Understanding the Greatest Common Divisor (GCD) is essential in simplifying fractions. It is the largest number that can divide two or more numbers without leaving a remainder. Identifying the GCD involves listing out all the divisors of each number and finding the highest number common to each list.

For instance, with the numbers 27 and 108, the divisors for 27 are 1, 3, 9, and 27. Similarly, for 108 the divisors are 1, 2, 3, 4, 6, 9, 12, 18, 27, 36, 54, and 108. The GCD is the largest number that both lists share, which, in this case, is 27. This value is key in fraction reduction because it helps to scale down the fraction to its simplest form.

The process of fraction reduction makes a fraction easier to understand and often easier to work with. After finding the GCD, we're ready to reduce the fraction. This is done by dividing both the numerator (top number) and the denominator (bottom number) by the GCD.

Reducing the fraction \(\frac{27}{108}\) involves dividing both 27 and 108 by their GCD, which is 27. This gives us \(\frac{1}{4}\), a much simpler representation of the original fraction. Fraction reduction is not just a neat arithmetic trick; it is also foundational in algebra, probability, and various real-world applications where simplified ratios are preferably used.

Numerical division is a basic arithmetic operation where a number, the dividend, is divided by another number, the divisor, to find a quotient and possibly a remainder. In the context of fraction simplification, once the GCD is known, the numerical division is straightforward: divide both the numerator and the denominator by the GCD.

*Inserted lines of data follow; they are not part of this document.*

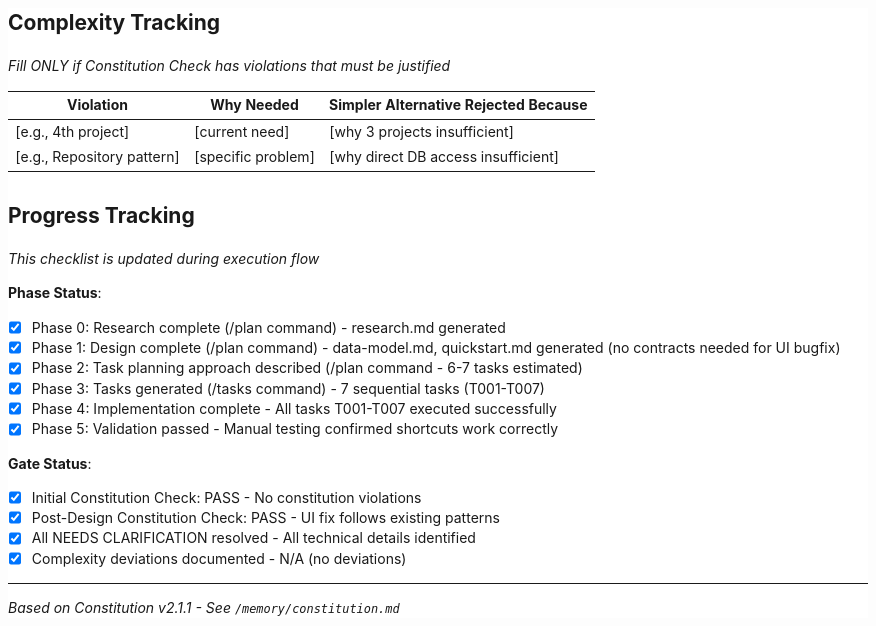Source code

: ## Complexity Tracking
*Fill ONLY if Constitution Check has violations that must be justified*

| Violation | Why Needed | Simpler Alternative Rejected Because |
|-----------|------------|-------------------------------------|
| [e.g., 4th project] | [current need] | [why 3 projects insufficient] |
| [e.g., Repository pattern] | [specific problem] | [why direct DB access insufficient] |


## Progress Tracking
*This checklist is updated during execution flow*

**Phase Status**:
- [x] Phase 0: Research complete (/plan command) - research.md generated
- [x] Phase 1: Design complete (/plan command) - data-model.md, quickstart.md generated (no contracts needed for UI bugfix)
- [x] Phase 2: Task planning approach described (/plan command - 6-7 tasks estimated)
- [x] Phase 3: Tasks generated (/tasks command) - 7 sequential tasks (T001-T007)
- [x] Phase 4: Implementation complete - All tasks T001-T007 executed successfully
- [x] Phase 5: Validation passed - Manual testing confirmed shortcuts work correctly

**Gate Status**:
- [x] Initial Constitution Check: PASS - No constitution violations
- [x] Post-Design Constitution Check: PASS - UI fix follows existing patterns
- [x] All NEEDS CLARIFICATION resolved - All technical details identified
- [x] Complexity deviations documented - N/A (no deviations)

---
*Based on Constitution v2.1.1 - See `/memory/constitution.md`*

In our example, the division of 27 by 27 yields 1, and 108 divided by 27 equals 4. Numerical division, when applied correctly, renders a simplified fraction that represents the same ratio as the original fraction but in a more manageable form. Mastering numerical division, especially without a calculator, strengthens one's mental math skills and lays a foundation for more complex mathematical concepts.